Срываюсь обратно в спальню, без слов подхватываю любимую на руки и несу в ванную. Она что-то пищит и возмущается в попытках вырваться, но я ни хера не слышу из-за колошматящего в грудине мотора. Усаживаю на стиральную машину и раздвигаю ноги. Опускаю голову и тихо вою, когда вижу, как из дырочки вытекает тонкая струйка крови, смешивающаяся с моей спермой и образующая розово-красное пятно на белоснежной поверхности стиралки.

— Пиздец! Пиздец, блядь! — хриплю от страха, что слишком рано спустил себя с поводка и недостаточно подготовил любимую к первому разу.

Знаю же, что член у меня ни хера не маленький, а она и без того слишком узкая. Надо было ещё подождать.

— Тёма... — доносится до запаянного страхом мозга родной голос. — Всё хорошо, Тём, так и должно быть. Мне не больно. Успокойся, любимый, со мной всё хорошо. — шепчет, проследив за моим взглядом и, обхватив руками лицо, вынуждает выпрямиться в полный рост. Смотрит на меня сверху вниз блестящими глазами и добивает, — Я сама хотела, родной, сама. Но всё в норме. Кровь скоро перестанет идти, так и должно быть. Мы ведь знали, что так и будет. Я люблю тебя, Тёмочка. Люблю. — обрывается шёпотом и, подтягиваясь, обнимает за шею и прижимается к губам.

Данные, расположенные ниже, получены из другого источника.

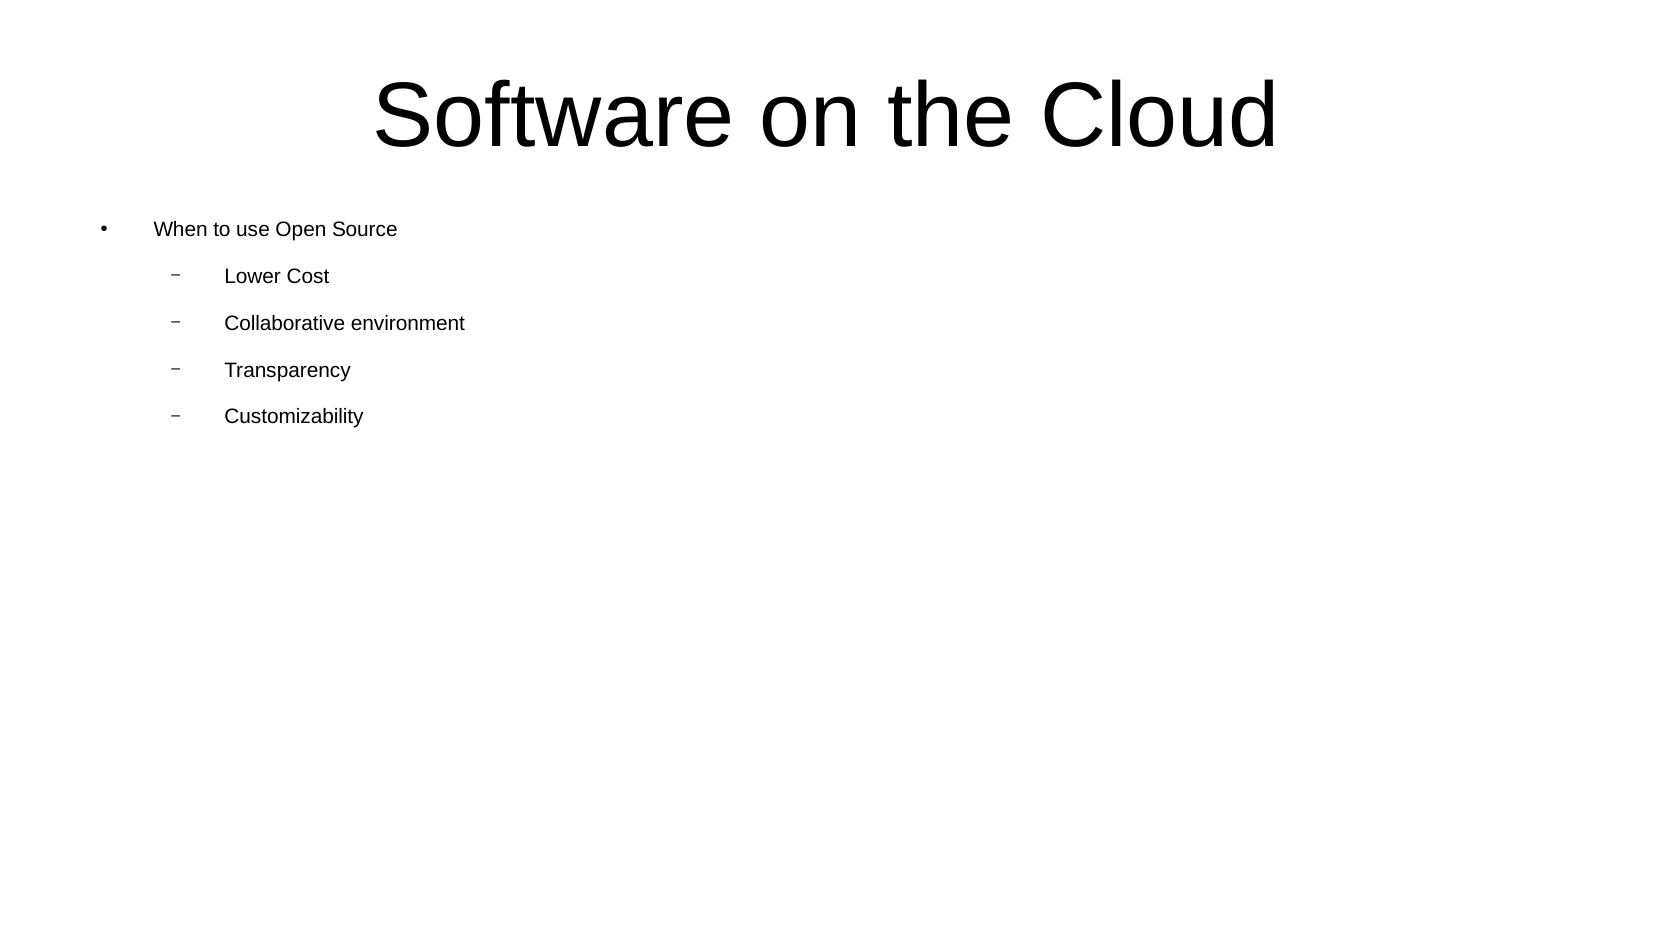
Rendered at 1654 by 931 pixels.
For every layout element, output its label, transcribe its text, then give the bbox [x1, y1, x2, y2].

title Software on the Cloud [82, 37, 1571, 193]
list When to use Open Source Lower Cost Collaborative environment Transparency Customizability [82, 217, 1571, 758]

Издаю какой-то отчаянный стон и обнимаю в ответ, отвечая на её слабые лобзания. Чувствую себя какой-то истеричкой с гемофобией¹. У меня реально паническая атака начинается от этих красных подтёков. Коноёбит так, что руки в кулаки сжимать приходится, и Миронова за мной дрожью расходится. Вот только она, в отличии от меня, совсем о другом думает, потому что проталкивает в мою ротовую язык и оглаживает мой. Сползает к краю стиралки и обнимает ногами за торс. Рычу, сильнее вплавляя её в себя. Паника уступает место одуряющему желанию и выбивающей пробки похоти.